On April 22, 1878, the Rev. Leacock resigned, and on October 1, the Rev. James Martin Gray accepted the pastorate, but resigned on November 18, 1879. Leacock filled in as minister in charge until April 3, 1880. The Rev. J. W. Fairley was his assistant, and Leacock eventually fell ill and was given a leave of absence for two years, and he resigned for good on December 2, 1883. Fairley went on, and the Rev. James Otis Denniston and the Rev. Richard Bosworth served after him. The Rev. Arthur Potts followed them. The Sabbath school flourished under the direction of an original warden. On many occasions, the church held picnics and outings outside of Newburgh. Church membership and attendance was also increasing, until the demand for the church plateaued.

== Rev. James Louis Best ==
Many of Newburgh's Protestant churches were declining by the 1910s, as Catholic immigrants were heavily populating the city. St. George's Episcopal Church became the chief Episcopal church in Newburgh, as the others began to close in the following decades.

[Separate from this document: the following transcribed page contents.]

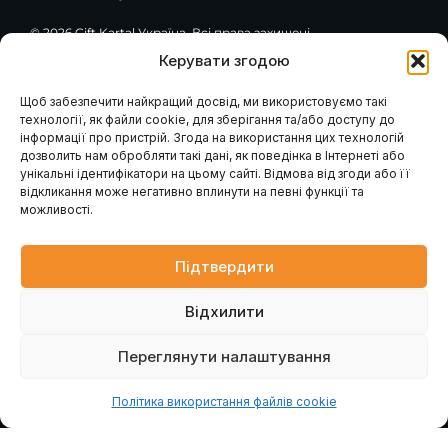
© 2026 Çift Kartal Україна. Всі права захищені.
Керувати згодою
F
Y
G
a
o
o
c
u
o
Щоб забезпечити найкращий досвід, ми використовуємо такі
e
t
g
технології, як файли cookie, для зберігання та/або доступу до
Навігація
Клієнтам / Послуги
b
u
l
інформації про пристрій. Згода на використання цих технологій
o
b
e
Гарантія та сервіс
Каталог обладнання
дозволить нам обробляти такі дані, як поведінка в Інтернеті або
Модернізація вашого
o
e
Про компанію
млина
k
унікальні ідентифікатори на цьому сайті. Відмова від згоди або її
Наші проєкти
Консультація інженера
-
відкликання може негативно вплинути на певні функції та
Проєктування млинів
Контакти
f
Запит розрахунку
можливості.
Головна
Промислові генератори
Новини
Блог
Підтвердити
Контакти
Відхилити
вул. Петра Лубенського, 47, м. Лубни, Полтавська обл.,
37500
Переглянути налаштування
Політика використання файлів cookie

By 1917, the church and its congregation were "ready to sink for the last time," but it was saved by Bishop Robert Livingston Rudolph.

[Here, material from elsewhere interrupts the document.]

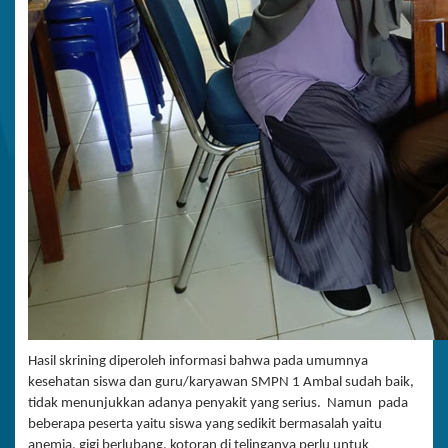
Hasil skrining diperoleh informasi bahwa pada umumnya
kesehatan siswa dan guru/karyawan SMPN 1 Ambal sudah baik,
tidak menunjukkan adanya penyakit yang serius. Namun pada
beberapa peserta yaitu siswa yang sedikit bermasalah yaitu
anemia, gigi berlubang, kotoran di telinganya perlu untuk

In 1941, the Rev. James Louis Best began preaching in Newburgh. He eventually moved his family there in 1944. Originally from North Carolina, Best moved to New York and became an influential Pentecostal minister. His first services in Newburgh were held in a storefront at 138 Water Street. The congregation there began to grow, and by April 1954 had moved to 80 Montgomery Street. The Best Temple Church of God in Christ was established here, but the congregation fled after Urban Renewal pushed them out in 1962. They found 111 South Street, the empty Church of the Corner-Stone, and renamed the building. Best assisted his community through Newburgh's post-Urban Renewal decline and descent into poverty, serving until his death in 2001.